The Data-Driven Discovery of Models (D3M) program aims to develop automated model discovery systems that enable users with subject matter expertise but no data science background to create empirical models of real, complex processes. This capability will enable subject matter experts to create empirical models without the need for data scientists, and will increase the productivity of expert data scientists via automation. The D3M automated model discovery process, depicted in the figure, will be enabled by three key technologies to be developed in the course of the program:
- A library of selectable primitives. A discoverable archive of data modeling primitives will be developed to serve as the basic building blocks for complex modeling pipelines.

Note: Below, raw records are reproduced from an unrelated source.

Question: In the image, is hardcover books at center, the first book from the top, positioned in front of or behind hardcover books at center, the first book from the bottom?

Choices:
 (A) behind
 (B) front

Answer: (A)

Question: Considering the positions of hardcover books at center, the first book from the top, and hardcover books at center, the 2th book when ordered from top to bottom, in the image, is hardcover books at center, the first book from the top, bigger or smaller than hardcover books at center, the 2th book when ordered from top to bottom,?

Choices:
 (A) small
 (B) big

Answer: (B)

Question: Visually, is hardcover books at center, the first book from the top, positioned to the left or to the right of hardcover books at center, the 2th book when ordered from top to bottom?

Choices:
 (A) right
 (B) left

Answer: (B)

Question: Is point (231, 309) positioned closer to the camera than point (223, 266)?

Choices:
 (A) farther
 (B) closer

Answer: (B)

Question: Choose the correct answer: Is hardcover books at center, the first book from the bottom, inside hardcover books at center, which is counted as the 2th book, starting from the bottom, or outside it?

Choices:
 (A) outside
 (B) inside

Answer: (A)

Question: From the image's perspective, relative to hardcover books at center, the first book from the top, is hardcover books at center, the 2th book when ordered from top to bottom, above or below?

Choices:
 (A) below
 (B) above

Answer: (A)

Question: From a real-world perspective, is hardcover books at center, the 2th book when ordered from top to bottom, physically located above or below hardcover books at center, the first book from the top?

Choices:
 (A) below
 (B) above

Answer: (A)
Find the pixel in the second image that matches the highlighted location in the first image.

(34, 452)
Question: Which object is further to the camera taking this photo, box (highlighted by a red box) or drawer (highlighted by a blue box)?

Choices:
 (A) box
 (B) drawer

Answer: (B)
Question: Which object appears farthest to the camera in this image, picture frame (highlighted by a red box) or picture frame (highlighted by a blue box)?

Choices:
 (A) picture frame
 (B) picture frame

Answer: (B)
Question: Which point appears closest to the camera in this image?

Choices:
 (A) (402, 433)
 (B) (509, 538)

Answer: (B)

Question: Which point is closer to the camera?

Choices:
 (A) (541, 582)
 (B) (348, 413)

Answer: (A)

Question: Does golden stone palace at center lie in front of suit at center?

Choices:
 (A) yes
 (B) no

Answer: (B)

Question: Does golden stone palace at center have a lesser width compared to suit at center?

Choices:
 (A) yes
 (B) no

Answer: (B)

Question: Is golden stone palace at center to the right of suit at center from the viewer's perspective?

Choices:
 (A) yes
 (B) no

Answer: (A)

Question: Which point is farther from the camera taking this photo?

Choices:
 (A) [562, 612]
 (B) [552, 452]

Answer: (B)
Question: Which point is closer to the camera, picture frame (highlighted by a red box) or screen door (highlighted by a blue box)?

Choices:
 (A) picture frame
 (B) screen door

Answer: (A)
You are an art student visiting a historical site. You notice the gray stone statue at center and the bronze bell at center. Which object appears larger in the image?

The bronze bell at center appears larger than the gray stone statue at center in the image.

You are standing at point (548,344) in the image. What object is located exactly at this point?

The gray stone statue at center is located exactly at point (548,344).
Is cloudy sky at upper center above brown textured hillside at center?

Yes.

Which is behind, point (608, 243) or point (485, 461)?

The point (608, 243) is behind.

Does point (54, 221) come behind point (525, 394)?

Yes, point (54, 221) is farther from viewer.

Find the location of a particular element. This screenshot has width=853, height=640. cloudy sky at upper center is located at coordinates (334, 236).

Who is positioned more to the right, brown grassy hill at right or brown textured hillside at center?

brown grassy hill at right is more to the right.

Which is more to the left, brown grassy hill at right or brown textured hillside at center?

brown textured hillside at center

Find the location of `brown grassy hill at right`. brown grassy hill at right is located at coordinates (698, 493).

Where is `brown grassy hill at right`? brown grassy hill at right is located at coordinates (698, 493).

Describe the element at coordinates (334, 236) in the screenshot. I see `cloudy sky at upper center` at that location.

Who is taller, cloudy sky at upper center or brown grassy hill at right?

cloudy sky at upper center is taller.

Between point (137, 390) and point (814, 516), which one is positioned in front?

- Automated composition of complex models. Techniques will be developed for automatically selecting model primitives and for composing selected primitives into complex modeling pipelines based on user-specified data and outcome(s) of interest.
- Human-model interaction that enables curation of models by subject matter experts. A method and interface will be developed to facilitate human-model interaction that enables formal definition of modeling problems and curation of automatically constructed models by users who are not data scientists.
Automated model discovery systems developed by the D3M program will be tested on real-world problems that will progressively get harder during the course of the program. Toward the end of the program, D3M will target problems that are both unsolved and underspecified in terms of data and instances of outcomes available for modeling.